The data is also in R as mice
How can we answer the question on whether this new treatment is effective? First of course we can find the within group means and standard deviations:

	Treatment	Control
Mean	86.86	56.22
Standard Deviation	25.24	14.14

(with lapply(mice,mean) and lapply(mice,sd) ), so we see that the mice who received the treatment lived on average 30.63 days longer. But unfortunately the standard error of the difference is 28.93 = √(25.24²+14.14²), so we see that the observed difference 30.63 is only 30.63/28.93 = 1.05 standard deviations above 0.

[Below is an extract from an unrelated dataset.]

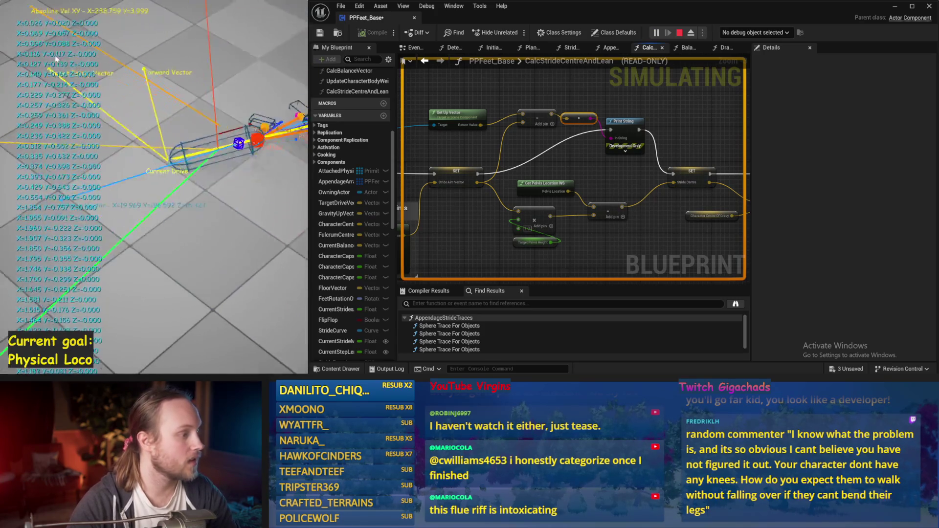
key("Escape")
left_click_drag(569, 165, 615, 97)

Let's say next that instead of using the mean we wish to use the median to measure average survival. We find the following:

	Treatment	Control
Median	94	46
Standard Error	?	?

Now we get a difference in median survival time of 48 days, but what is the standard error of this estimate? Of course there is a formula for the standard error of the median, but it is not simple and just finding it in a textbook would be some work. On the other hand we can use the bootstrap method to find it very easily. It is done in mice.boot, and we find that the standard error of the median in the treatment group is about 37, and for the control group it is about 11, so the standard error of the difference is √(37²+11²)=38.6, and so 48/38.6=1.25. This is larger than the one for the mean, but still not statistically significant.

Example How good is this bootstrap method, that is how well does it calculate the standard error? Let's investigate this using a situation where we know the right answer:
Say we have n observations from N(μ,σ), then of course sd(X̅)=σ/√n. In bootex we use both the direct estimate of σ and the bootstrap estimator.